Wednesday, November 9, 2016
The Death of #VoteBruniDanger2016
Whoo-boy. What an election. It was fun promoting books by running for president. For all of your John Bruni needs, go here. For all of your Danger_Slater needs, go here. Danger was a hell of a sport. I said a lot of crazy things in the name of this campaign, and he rolled with it all. Buy his books.
I guess that puts to rest the least popular hashtag in Twitter's history, #VoteBruniDanger2016. It was so unpopular that no matter how many times I typed it on my phone, it NEVER remembered it. It remembered the time that I fucked up and typed #VoteBr. It remembered that better than it remembered my own phone number. But I could never use auto-fill to get the actual hashtag up. I had to type it out each and every fucking time.
Ah well. Forget it. The election is over. Four years of chaos are upon us.
I just had a horrible thought.
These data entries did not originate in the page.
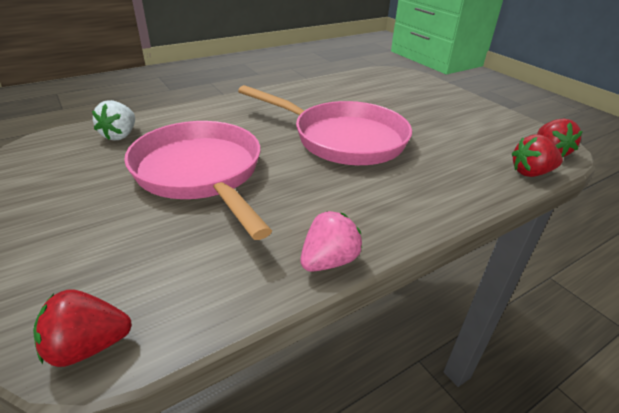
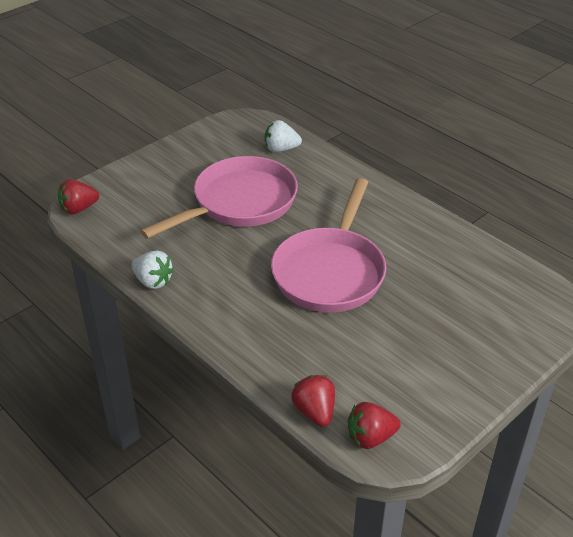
camera: 80 degrees right, 5 degrees up
red strawberry [33,290,132,367] -> red strawberry turned 90 degrees counterclockwise [58,179,99,214]
pink strawberry [300,211,362,272] -> white strawberry [131,250,174,289]

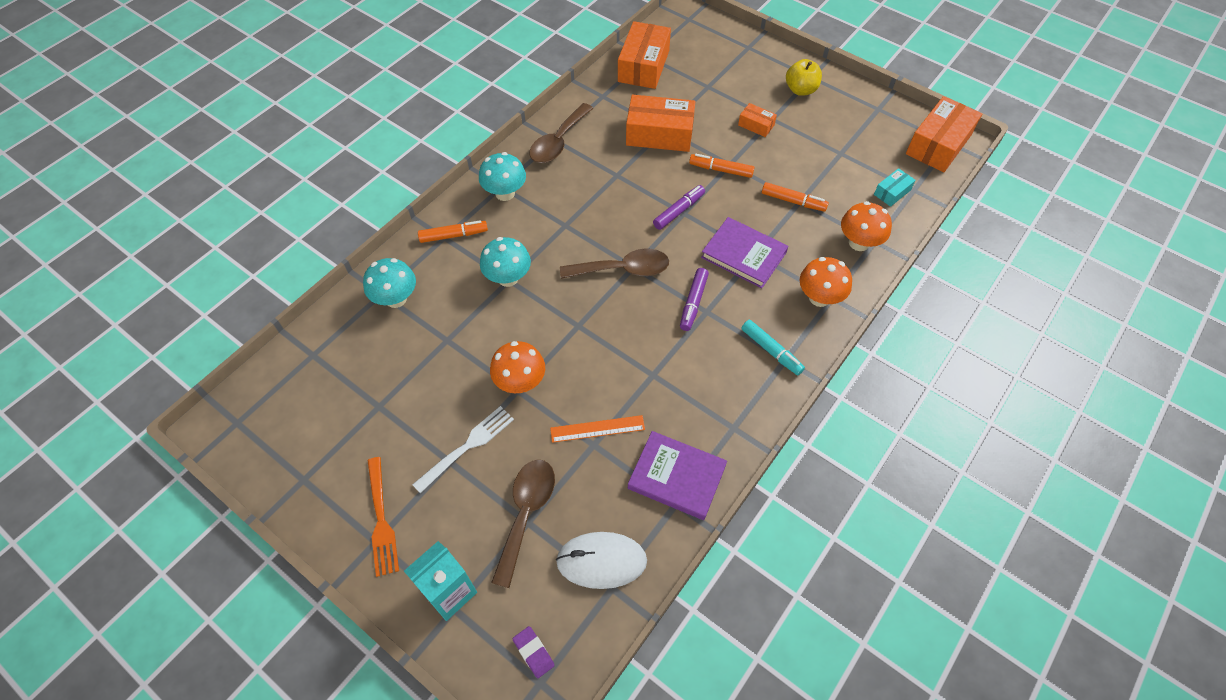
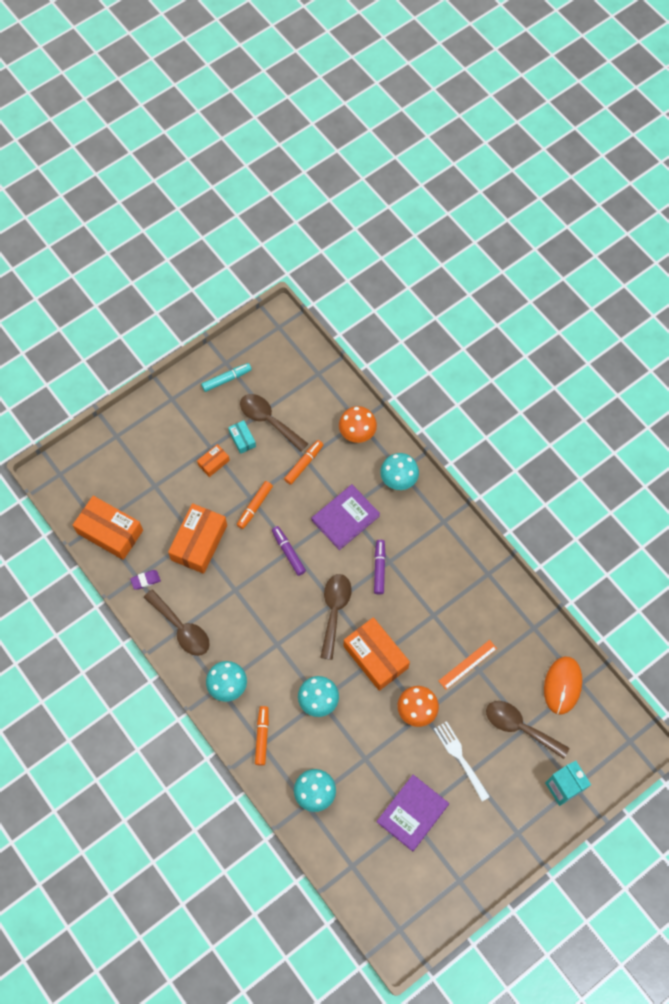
camera: 75 degrees left, 10 degrees up
orange fork [367,457,399,577] -> none
purple eraser [513,626,555,678] -> purple eraser moved to [130,570,161,590]
orange ruler [550,415,645,443] -> orange ruler turned 45 degrees clockwise [439,640,497,689]
white mouse [556,532,647,589] -> orange mouse [544,657,582,714]
purple book [628,431,727,520] -> purple book moved to [377,775,449,851]
purple marker [680,268,709,331] -> purple marker turned 120 degrees counterclockwise [374,540,386,595]
turquoise marker [741,320,805,375] -> turquoise marker moved to [201,363,252,392]
yellow apple [786,59,822,96] -> none
orange mushroom [799,257,852,307] -> turquoise mushroom [380,453,419,490]
turquoise box [874,168,916,207] -> turquoise box moved to [228,420,256,454]
orange box [906,96,982,172] -> orange box moved to [344,617,410,691]
none -> brown spoon [240,394,308,452]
Checks and balances are supposed to keep anyone from achieving ultimate power in America. The Republicans have the executive branch. They're the majority of the legislative branch. The only thing standing between President Trump and Emperor Trump is the judicial branch. It's not looking good for the future of the Supreme Court. Check this out.
Yep, the Supreme Court is crumbling. If key members die--and it's very possible, considering how old they are--then Trump gets to appoint replacements. We all know he's not going to put anyone in there who disagrees with him. If that happens, then we no longer have checks and balances. That's kind of scary.
But there's nothing we can do about it (short of a bloody revolution). We're stuck with it, folks. I'm picking up my fiddle, and I'm gonna have me some fun while Rome burns. Embrace the madness. The Deathbird is coming. Get your kicks in while you can. It's time to get familiar with cannibalism.
Seriously, though. You assholes should have voted for me.